DFL boss loses trust: Watzke: Separation of the Bundesliga “Ultima Ratio”

DFL boss loses trust
Watzke: Separation of the Bundesliga “Ultima Ratio”

Hans-Joachim Watzke speaks out against a separation of the 1st Bundesliga and the 2nd League. The DFL supervisory board chairman wants to continue mediating even after the lightning-off of the investor process. However, the powerful official is disappointed by some of his colleagues.

After the abrupt end of the investor process in the DFL, Hans-Joachim Watzke spoke out clearly against a sometimes discussed splitting of the Bundesliga from the second division. “That is expressly not my personal wish. Separating the two leagues can only ever be the ultima ratio,” said the chairman of the supervisory board of the German Football League and managing director of Borussia Dortmund in an interview with “Bild am Sonntag”.

He once joined the DFL “to ensure the unity of the league,” added Watzke: “I still see myself as an intermediary and want to work sensibly with all 36 clubs.” But he also makes no secret of the fact that “the personal relationship of trust with some colleagues has been damaged in this process”. “You can’t vote unanimously 9-0 in favor of this motion in the DFL Presidium at 12 noon and then three hours later vote and three members suddenly speak against it. That doesn’t happen in my world.”
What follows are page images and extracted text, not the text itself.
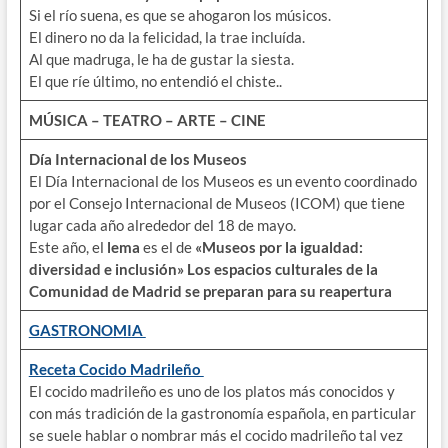
Si el río suena, es que se ahogaron los músicos.
El dinero no da la felicidad, la trae incluída.
Al que madruga, le ha de gustar la siesta.
El que ríe último, no entendió el chiste..
MÚSICA – TEATRO – ARTE – CINE
Día Internacional de los Museos
El Día Internacional de los Museos es un evento coordinado
por el Consejo Internacional de Museos (ICOM) que tiene
lugar cada año alrededor del 18 de mayo.
Este año, el
lema
es el de
«Museos por la igualdad:
diversidad e inclusión»
Los espacios culturales de la
Comunidad de Madrid se preparan para su reapertura
GASTRONOMIA
Receta Cocido Madrileño
El cocido madrileño es uno de los platos más conocidos y
con más tradición de la gastronomía española, en particular
se suele hablar o nombrar más el cocido madrileño tal vez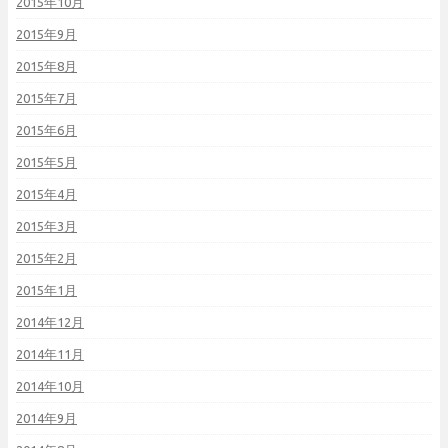
2015年10月
2015年9月
2015年8月
2015年7月
2015年6月
2015年5月
2015年4月
2015年3月
2015年2月
2015年1月
2014年12月
2014年11月
2014年10月
2014年9月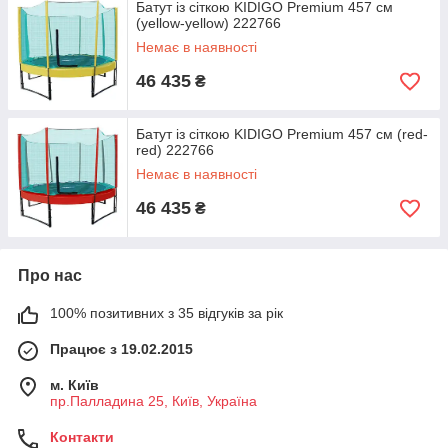
Батут із сіткою KIDIGO Premium 457 см
(yellow-yellow) 222766
Немає в наявності
46 435
₴
Батут із сіткою KIDIGO Premium 457 см (red-
red) 222766
Немає в наявності
46 435
₴
Про нас
100% позитивних з 35 відгуків за рік
Працює з 19.02.2015
м. Київ
пр.Палладина 25, Київ, Україна
Контакти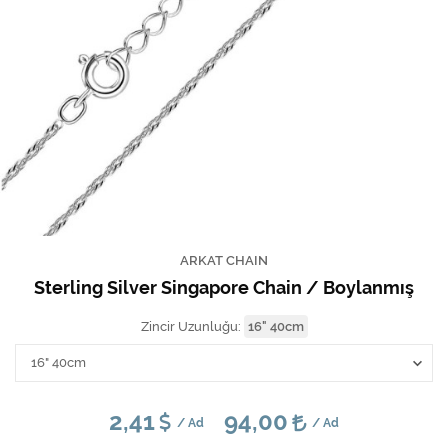
ARKAT CHAIN
Sterling Silver Singapore Chain / Boylanmış
Zincir Uzunluğu:
16" 40cm
2,41
94,00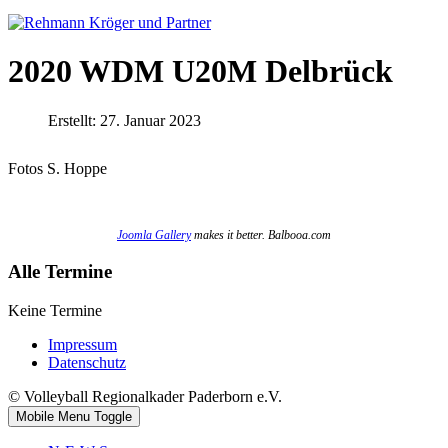
2020 WDM U20M Delbrück
Erstellt: 27. Januar 2023
Fotos S. Hoppe
Joomla Gallery
makes it better. Balbooa.com
Alle Termine
Keine Termine
Impressum
Datenschutz
© Volleyball Regionalkader Paderborn e.V.
Mobile Menu Toggle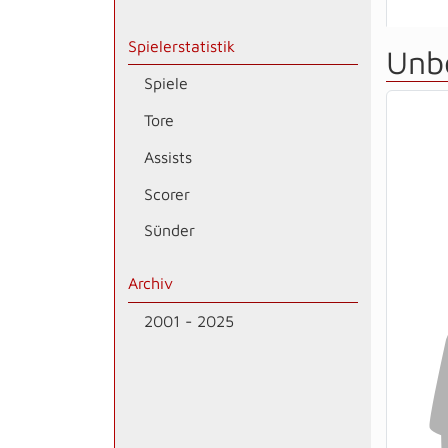
Spielerstatistik
Unb
Spiele
Tore
Assists
Scorer
Sünder
Archiv
2001 - 2025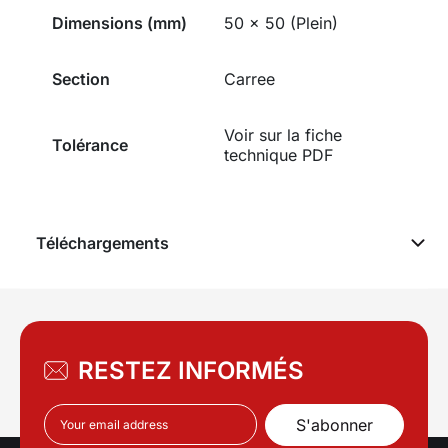
Dimensions (mm)
50 x 50 (Plein)
Section
Carree
Voir sur la fiche
Tolérance
technique PDF
Téléchargements
RESTEZ INFORMÉS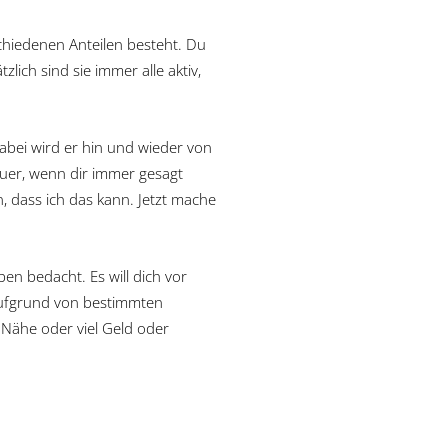
schiedenen Anteilen besteht. Du
lich sind sie immer alle aktiv,
Dabei wird er hin und wieder von
euer, wenn dir immer gesagt
, dass ich das kann. Jetzt mache
en bedacht. Es will dich vor
 aufgrund von bestimmten
 Nähe oder viel Geld oder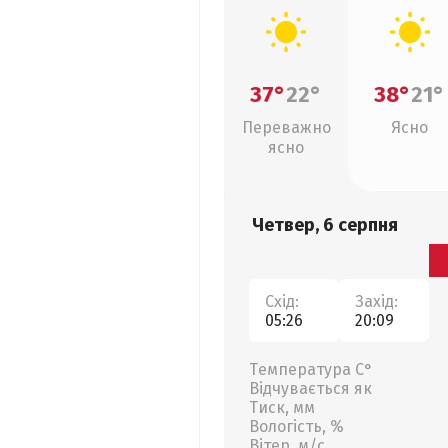
37°
22°
38°
21°
Переважно
Ясно
ясно
Четвер, 6 серпня
Схід:
Захід:
05:26
20:09
Температура С°
Відчувається як
Тиск, мм
Вологість, %
Вітер, м/с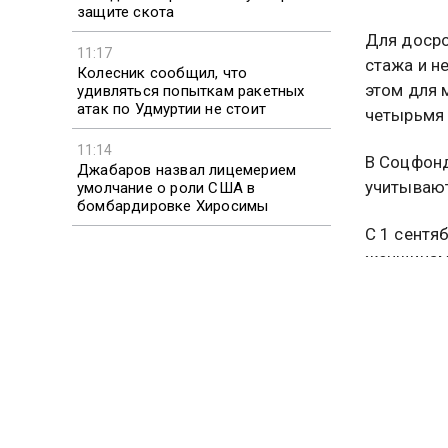
защите скота
Для досро
11:17
стажа и н
Колесник сообщил, что
этом для 
удивляться попыткам ракетных
атак по Удмуртии не стоит
четырьмя 
11:14
В Соцфонд
Джабаров назвал лицемерием
учитывают
умолчание о роли США в
бомбардировке Хиросимы
С 1 сентя
женщинам,
направлен
после отп
Социальны
учета пер
пенсии. Е
периода, 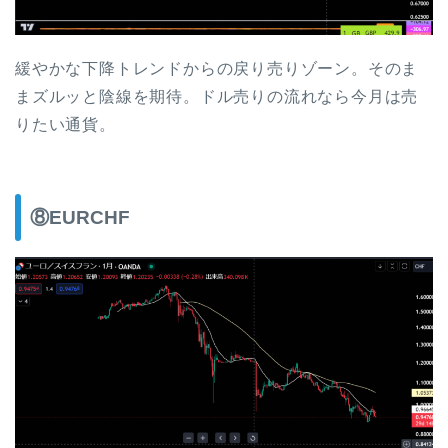
緩やかな下降トレンドからの戻り売りゾーン。そのま
まズルッと陰線を期待。ドル売りの流れなら今月は売
りたい通貨。
⑧EURCHF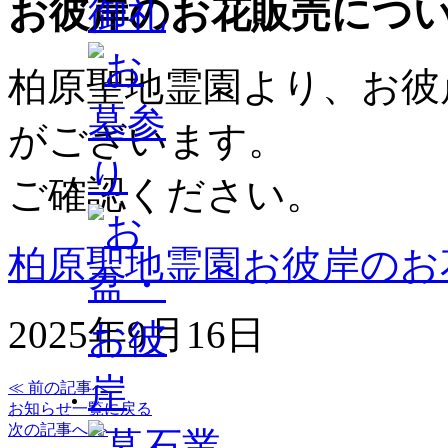
お彼岸のお花販売につ
柏原聖地霊園より、お彼
がございます。
ご確認ください。
柏原聖地霊園お彼岸のお
2025年9月16日
≪ 前の記事へ
お知らせ一覧に戻る
次の記事へ ≫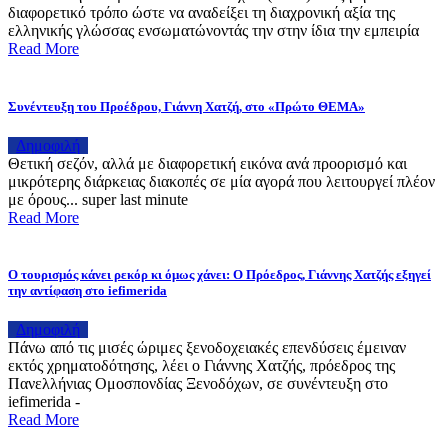
διαφορετικό τρόπο ώστε να αναδείξει τη διαχρονική αξία της
ελληνικής γλώσσας ενσωματώνοντάς την στην ίδια την εμπειρία
Read More
Συνέντευξη του Προέδρου, Γιάννη Χατζή, στο «Πρώτο ΘΕΜΑ»
Δημοφιλή
Θετική σεζόν, αλλά με διαφορετική εικόνα ανά προορισμό και
μικρότερης διάρκειας διακοπές σε μία αγορά που λειτουργεί πλέον
με όρους... super last minute
Read More
Ο τουρισμός κάνει ρεκόρ κι όμως χάνει: Ο Πρόεδρος, Γιάννης Χατζής εξηγεί
την αντίφαση στο iefimerida
Δημοφιλή
Πάνω από τις μισές ώριμες ξενοδοχειακές επενδύσεις έμειναν
εκτός χρηματοδότησης, λέει ο Γιάννης Χατζής, πρόεδρος της
Πανελλήνιας Ομοσπονδίας Ξενοδόχων, σε συνέντευξη στο
iefimerida -
Read More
At the meeting on May 24, the necessary two-thirds majority for negotiations with potential investors was missed. Watzke then said that “please no one should come to him in the near future” with “solidarity issues”. The 63-year-old now defended this statement. “The question of solidarity, nobody will have to rub it in my face for the next few years! That means you can’t say there’s no solidarity in the Bundesliga,” said Watzke. BVB and FC Bayern would have agreed upon an agreement with an investor to market centrally for 20 years, Watzke clarified.

“Potential investors are seriously irritated”

The issue of investors is “off the table for now,” affirmed the DFL boss, “potential investors are already very irritated by the events.” The most urgent task is now the search for a new managing director, since the interim bosses Axel Hellmann (Eintracht Frankfurt) and Oliver Leki (SC Freiburg) are leaving at the end of June and the preferred candidate Jan-Christian Dreesen preferred to accept the post of CEO at FC Bayern.

“Honestly, I understand her attitude. I wouldn’t have done it operationally in her place,” admitted Watzke frankly: “Because otherwise I would have to leave my club, my love. We want someone from football, but that means, conversely, that the person would have to leave his club.” In addition, it is difficult “to find economic and football expertise in one person,” reported Watzke: “It’s not always easy.”